> **Work instruction**:
Your job is to retype the records exactly while dropping every picture.

> **Provided entries**:
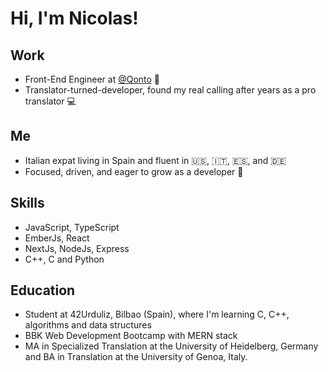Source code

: # Hi, I'm **Nicolas**!

## Work
- Front-End Engineer at [@Qonto](https://qonto.com/en) 🚀
- Translator-turned-developer, found my real calling after years as a pro translator 💻

## Me
- Italian expat living in Spain and fluent in 🇺🇸, 🇮🇹, 🇪🇸, and 🇩🇪 
- Focused, driven, and eager to grow as a developer 🦾

## Skills
- JavaScript, TypeScript
- EmberJs, React
- NextJs, NodeJs, Express
- C++, C and Python

## Education
- Student at 42Urduliz, Bilbao (Spain), where I'm learning C, C++, algorithms and data structures
- BBK Web Development Bootcamp with MERN stack
- MA in Specialized Translation at the University of Heidelberg, Germany and BA in Translation at the University of Genoa, Italy.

> **Output of the exercise**:
Source code

: # Hi, I'm **Nicolas**!

## Work
- Front-End Engineer at [@Qonto](https://qonto.com/en) 🚀
- Translator-turned-developer, found my real calling after years as a pro translator 💻

## Me
- Italian expat living in Spain and fluent in 🇺🇸, 🇮🇹, 🇪🇸, and 🇩🇪 
- Focused, driven, and eager to grow as a developer 🦾

## Skills
- JavaScript, TypeScript
- EmberJs, React
- NextJs, NodeJs, Express
- C++, C and Python

## Education
- Student at 42Urduliz, Bilbao (Spain), where I'm learning C, C++, algorithms and data structures
- BBK Web Development Bootcamp with MERN stack
- MA in Specialized Translation at the University of Heidelberg, Germany and BA in Translation at the University of Genoa, Italy.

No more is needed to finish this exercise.